What is John Wentworth's research agenda?

John Wentworth's alignment plan is to (1) resolve confusions about agency, and (2) do ambitious value learning (i.e. build an AI that correctly learns human values and optimizes for them).

His current approach to (1) is based on selection theorems, which describe what types of agents are selected for in a broad range of environments. Examples of selection pressures include biological evolution, stochastic gradient descent, and economic markets. This approach to agent foundations focuses on observing existing structures (whether they be mathematical or real things in the world like markets or E. coli). This contrasts with the approach taken by, e.g., MIRI, of listing desiderata and then searching for mathematical formalizations that satisfy them.

Two key properties that might be selected for are 1) the use of specific "abstractions" in modeling the world, and 2) modularity.
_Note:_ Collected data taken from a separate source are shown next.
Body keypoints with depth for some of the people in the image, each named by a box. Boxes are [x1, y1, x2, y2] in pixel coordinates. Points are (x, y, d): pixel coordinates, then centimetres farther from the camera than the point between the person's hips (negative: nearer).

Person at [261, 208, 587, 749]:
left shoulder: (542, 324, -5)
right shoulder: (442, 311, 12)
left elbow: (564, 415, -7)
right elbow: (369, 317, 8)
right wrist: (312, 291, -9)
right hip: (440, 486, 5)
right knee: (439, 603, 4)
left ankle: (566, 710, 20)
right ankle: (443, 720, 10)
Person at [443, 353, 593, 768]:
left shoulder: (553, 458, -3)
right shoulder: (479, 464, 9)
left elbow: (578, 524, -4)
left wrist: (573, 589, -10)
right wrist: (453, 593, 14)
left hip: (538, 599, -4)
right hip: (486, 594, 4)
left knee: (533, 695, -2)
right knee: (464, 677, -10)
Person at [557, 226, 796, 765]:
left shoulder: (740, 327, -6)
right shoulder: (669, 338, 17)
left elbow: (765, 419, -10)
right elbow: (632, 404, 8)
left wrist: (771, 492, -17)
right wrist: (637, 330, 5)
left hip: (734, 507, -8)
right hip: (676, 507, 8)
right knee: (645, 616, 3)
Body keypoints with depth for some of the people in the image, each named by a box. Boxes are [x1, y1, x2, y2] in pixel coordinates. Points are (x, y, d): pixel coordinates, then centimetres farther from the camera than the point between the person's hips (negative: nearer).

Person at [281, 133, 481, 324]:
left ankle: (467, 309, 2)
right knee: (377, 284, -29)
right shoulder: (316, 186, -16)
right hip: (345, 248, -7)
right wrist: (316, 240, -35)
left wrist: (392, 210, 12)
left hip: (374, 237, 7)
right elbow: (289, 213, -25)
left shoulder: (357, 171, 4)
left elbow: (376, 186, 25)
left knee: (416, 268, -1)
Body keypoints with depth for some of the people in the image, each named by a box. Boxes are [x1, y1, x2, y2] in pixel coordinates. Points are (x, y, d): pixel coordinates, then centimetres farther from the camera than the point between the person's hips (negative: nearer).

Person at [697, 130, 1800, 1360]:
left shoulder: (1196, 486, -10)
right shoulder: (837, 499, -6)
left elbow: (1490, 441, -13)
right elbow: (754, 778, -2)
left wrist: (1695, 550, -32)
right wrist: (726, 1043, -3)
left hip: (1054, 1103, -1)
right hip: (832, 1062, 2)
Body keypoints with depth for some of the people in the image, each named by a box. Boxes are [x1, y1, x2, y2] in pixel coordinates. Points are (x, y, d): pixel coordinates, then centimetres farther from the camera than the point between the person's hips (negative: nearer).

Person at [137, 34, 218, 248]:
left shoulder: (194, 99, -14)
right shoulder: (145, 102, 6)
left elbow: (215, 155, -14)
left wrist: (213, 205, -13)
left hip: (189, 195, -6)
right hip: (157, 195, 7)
Abstractions are higher level things that people tend to use to describe things, like "Tree" and "Chair" and "Person". These are categories that contain lots of different things, but are useful for narrowing down things. Humans tend to use similar abstractions, even across different cultures / societies. The natural abstraction hypothesis states that a wide variety of cognitive architectures will tend to use similar abstractions to reason about the world. If some forms of the natural abstraction hypothesis were true, it would imply that we could use ordinary terms like "person" in our communication and instructions to an AI and expect the AI to generally have the same concept ("abstraction") of "person" that we do, without us needing to rigorously define "person". This could plausibly make aligning that AI easier.

The natural abstraction hypothesis seems plausible for physical objects in the world, and so it might be true for the inputs to human values. If so, it would be helpful for AI alignment because it would solve the ontology identification problem: if we can understand when environments induce certain abstractions, we can design an AI's environment so that it acquires the same abstractions as humans.


Many selection environments produce systems that exhibit modularity: for example, biological species have cells and organs and limbs, and companies have departments. We might predict that artificial neural networks are modular, but it turns out to be hard to identify modules in today's neural networks. If a method for identifying modularity in neural networks were found, it could improve our ability to interpret them.